Kreshnik Hasanaj
Kreshnik Hasanaj

Reputation: 5005

How to get the visible width and height of a ThreeJS mesh object in pixel unit

I am facing the challenge of figuring out the visible view width and height of a ThreeJS mesh object in pixel units.

In the screenshot below you can see objects floating in 3D space, on mouse click I need to be able to figure out what view width and height they are occupying in pixels enter image description here

As I am rather new to ThreeJS it is taking me rather long to find a solution, so I would welcome any kind of assistance.

The below function shows what kind of approaches I have been trying.
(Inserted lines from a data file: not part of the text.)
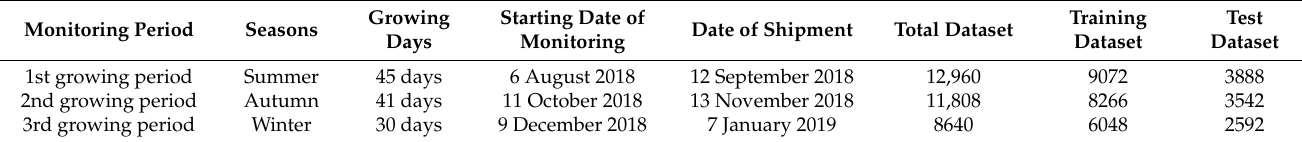
Table 2. Date according to growing period during the experimental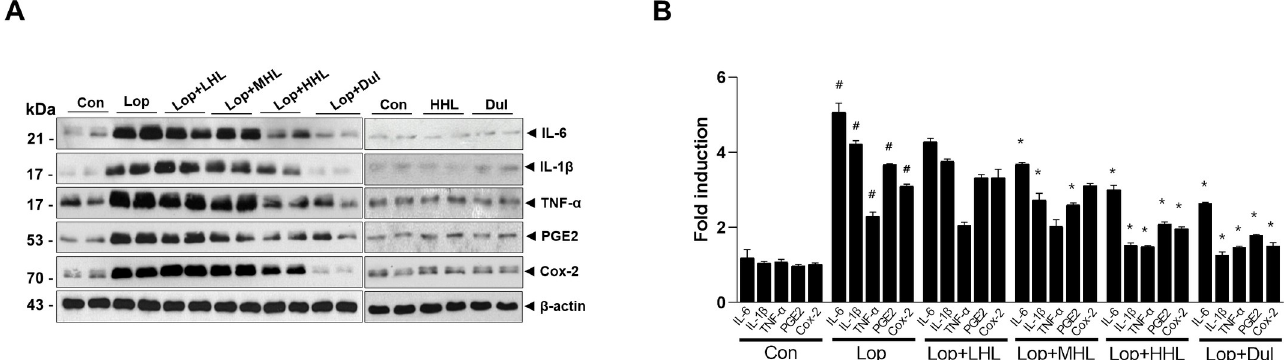
Fig 3. Effects of HLp-nF1 on inflammation state in loperamide-induced constipation. Eight-week-old rats were treated with loperamide along with 3.2 × 10 10 , 8 × 10 10 , and 1.6 × 10 11 cells/mL HLp-nF1, and Dulcolax, individually. A single treatment with 1.6 × 10 11 cells/mL HLp-nF1 or Dulcolax was used as the control. ( A ) Immunoblotting for anti-IL-6, IL-1 β , TNF- α , PGE2, COX-2, and β -actin antibody was performed using the ileum samples. ( B ) The expression of these proteins were quantified. A t-test was used to determine the means of two groups (n = 4) . � P < 0.05 vs. control group, # P < 0.05 vs. loperamide-treated group. Con , control group; Lop , loperamide-treated group; Dul , Dulcolax-treated group (0.75 mg/kg); HHL , treatment with 1.6 × 10 11 cells/mL HLp-nF1; Lop+LHL , treatment with loperamide and 3.2 × 10 10 cells/mL HLp-nF1; Lop+MHL , treatment with loperamide and 8 × 10 10 cells/mL HLp-nF1; Lop+HHL , treatment with loperamide and 1.6 × 10 11 cells/mL HLp-nF1; Lop+Dul treated group.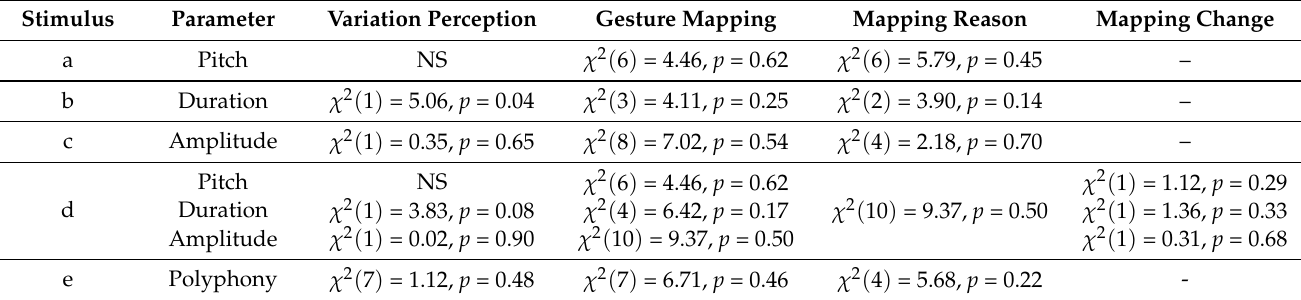
Table A27. Phase 1 profile associations. NS: Value is constant.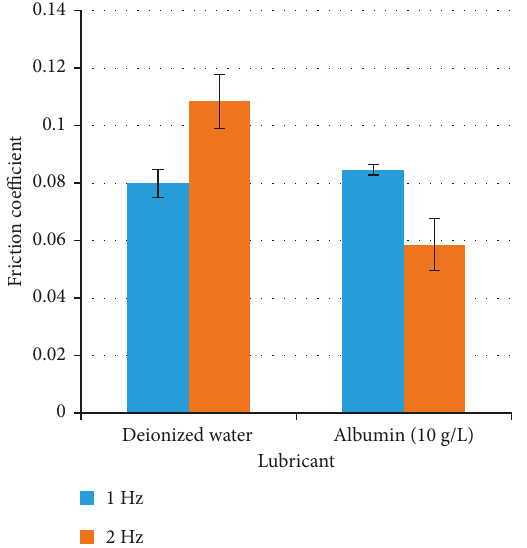
Figure 7: Effect of speed under 3 N load condition.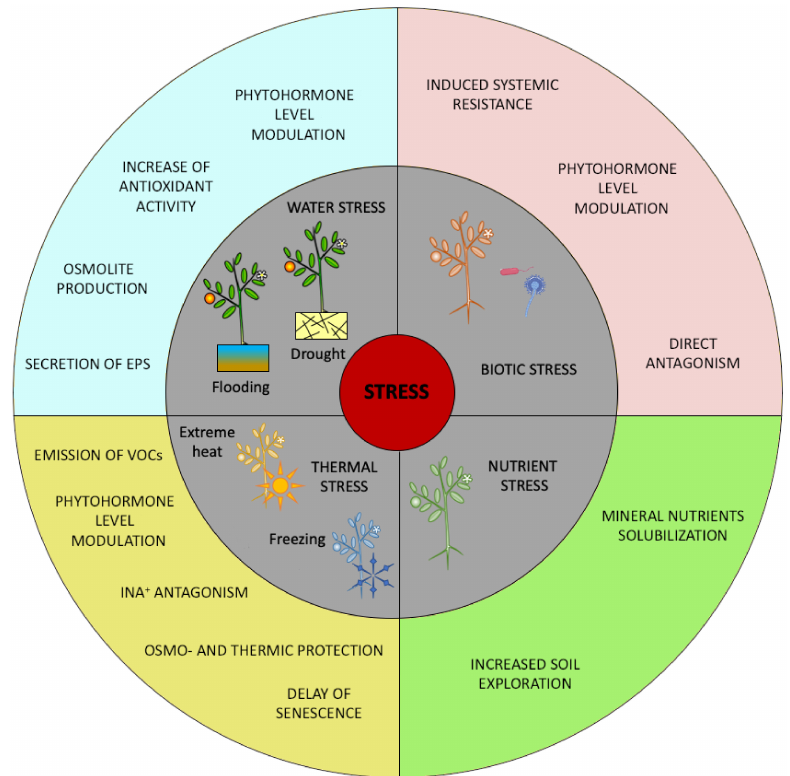
Figure 1. Schematic view of the protective mechanisms exerted by microbial biostimulants in relation to the stresses to which plants are subjected. Exopolysaccharides (EPS), Volatile Organic Compounds (VOCs), Ice-Nucleating Activity (INA +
getObjectSizeInViewSpace(object){
      const size = new THREE.Vector3()
      const box = new THREE.Box3().setFromObject(object).getSize(size)
      size.project(this.camera)

      let halfWidth = window.innerWidth / 2;
      let halfHeight = window.innerHeight / 2;

      size.x = (size.x*halfWidth)
      size.y = (size.y*halfHeight)
      
      return new THREE.Vector2(size.x,size.y)
  }

Upvotes: 5

Views: 2799

Answers (1)

M -
M -

Reputation: 28472

You're looking for Vector3.project(). This basically takes world-space (3D) coordinates, and uses the camera's viewport to convert into normalized device coordinates, which range from [-1, 1]. For example x: -1 is the left side of the screen, and x: 1 is the right side. So you'll have to take the 4 vectors (top left, top right, bottom left, bottom right)` of your plane to calculate their pixel dimensions in your browser:

// Get 3D positions of top left corner (assuming they're not rotated)
vec3 topLeft = new Vector3(
    plane.position.x - planeWidth / 2, 
    plane.position.y - planeHeight / 2,
    plane.positon.z
);

// This converts x, y, z to the [-1, 1] range
topLeft.project(camera);

// This converts from [-1, 1] to [0, windowWidth]
const topLeftX = (1 + topLeft.x) / 2 * window.innerWidth;
const topLeftY = (1 - topLeft.y) / 2 * window.innerHeight;

Notice the topLeftY value is inverted, since -y in 3D space goes +y in pixel coordinates. Do this 4 times (once for each corner), and then you can subtract (right - left) to get the width, and the same for the height.